# [Tasks and exercises]
1. Please list every place name that appears in the passage about Appalachian coal country.
2. Write what comes next in the passage about Appalachian coal country, following on from its final sentence.

++++ Document text ++++

As I toured the Appalachian coalfields in 2012, I sensed that many Appalachians were not ready to talk about life after coal, fearing that this would deepen divisions in their communities. But I was resolved to meet people where they were, not where I wanted them to be.

Many Appalachian coalfield residents blamed the liberal government for shutting down the coal industry. In fact, they viewed the government and all of its programs as the enemy. As a result, they disengaged from the political process.

In Appalachia, the struggle was how to move past the rhetoric of pro-coal versus anti-coal toward a conversation about what is good for the community. Retired miners like Rutland Melton of Harlan County, Kentucky, felt torn by these deep divisions. He supported underground mining, but was staunchly opposed to mountaintop-removal coal mining and resented industry attempts to describe his position as anti-coal.

"I don't have nothing against mining coal because I was in the mines twenty-three years, but I am against that mountaintop removal," he told me. "I look at it this way: God created the mountains to be admired, not to be destroyed. You can't make those mountains look the same as they did after you tore it up."

++++ Record set ++++

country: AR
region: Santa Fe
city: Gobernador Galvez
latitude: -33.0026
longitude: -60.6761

++++
++++ Record set ++++

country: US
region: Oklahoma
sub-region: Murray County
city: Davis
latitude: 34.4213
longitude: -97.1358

++++
++++ Record set ++++

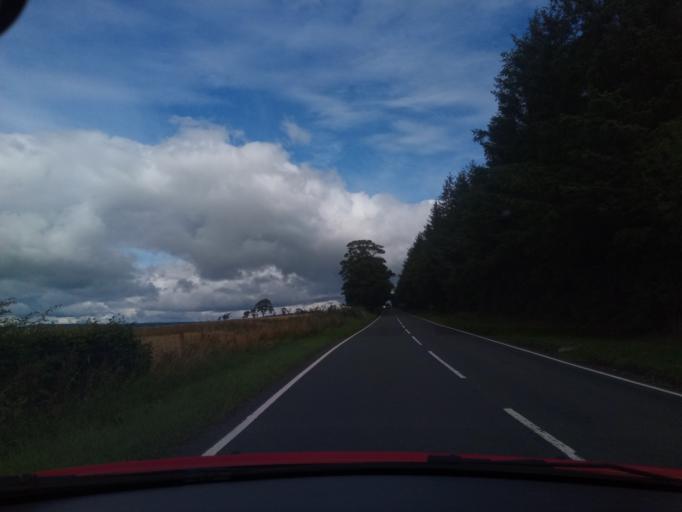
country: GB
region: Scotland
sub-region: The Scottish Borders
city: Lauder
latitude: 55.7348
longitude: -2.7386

++++

# [Answers to the exercise]
1. Appalachian coalfields, Appalachia, Harlan County, Kentucky

2.
Lauren Adams, an eighteen-year-old with dyed blue hair, was from a mining family. She was concerned about a future without the industry that had created her hometown of Lynch, Kentucky.

"Around here, coal mining is a big part in a lot of people's lives," she said. "It's extremely important to them because it is their job, that's how they are putting clothes on their kids and stuff. And then anti-coal people will bring up things about the environment and how it might ruin the air and water. I guess I could sympathize with both sides--I don't want to destroy the environment, but I also want to feed my kids."

I sought out the places where these discussions were already happening. My goal was to amplify local discussions in order to increase support for community-led efforts to diversify the Appalachian economy.